What are some other options for getting carbs in?
It’s not necessary to rely on drinking a sports drink for fuel during a ride. Eating food is also a perfectly good option. The most important thing is that the food you choose is easily digestible and a good source carbohydrate. Great options for the bike include a banana, sandwiches, dried fruit, a muesli bar, rice cakes, jelly beans or other lollies, or other sports food like bars, gels or chews. Choose what suits you – do you want more whole food options? Do you prefer savoury or sweet? Do you like a mix to munch on during a long ride to keep things interesting? Try a range of things in training to figure out what works best for you before you use it in a race.
When should I use a sports drink and when should I eat my fuel and just drink water?
If going for a short or very easy spin, then water will do just fine. However, still focus on refuelling with carbohydrate foods after the ride to enhance recovery and ensure you are ready to go for the next ride.

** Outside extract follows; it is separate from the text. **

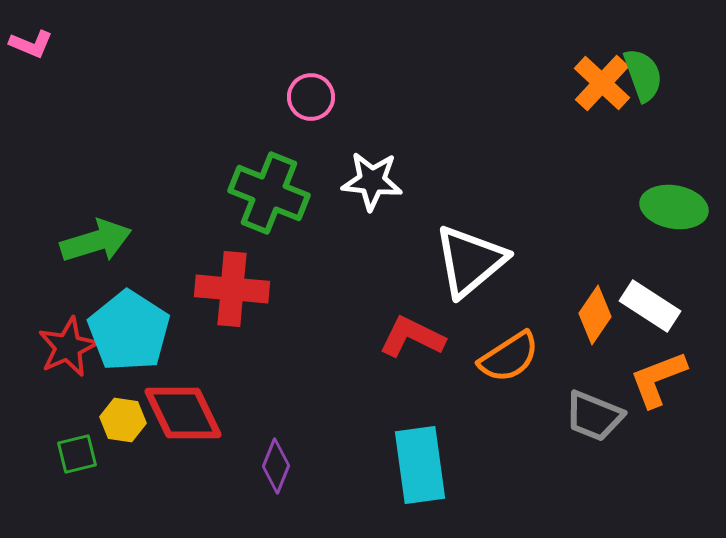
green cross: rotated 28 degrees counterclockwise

If it is very hot or humid, or you’re a heavy or salty sweater, then your fluid needs may be higher than your carbohydrate needs. In this case, separating fluid from fuel could be helpful. Using water or an electrolyte only sports drink (without carbohydrate) can help maintain your hydration while eating solid carbohydrate foods can help you fuel a long ride. For example, you might drink a bottle or two of electrolyte drink or water (or a mix of both) and then eat a bar or a banana or a few gels each hour to meet your carbohydrate needs.
If your fluid and fuel needs match well to a sports drink, or if you find it difficult to stomach solid food while riding, then just having a sports drink as your primary fuel option may be best. Check the nutrition information on the pack to ensure you know how much carbohydrate you are getting per bottle.
The bottom line
A combination of some or all the options mentioned above may be for you, but it can be tricky to figure out what works. If you need help, seek advice from an Accredited Sports Dietitian. Then, practice, practice, practice to ensure your ride nutrition is perfected and you know how to adjust depending on the conditions.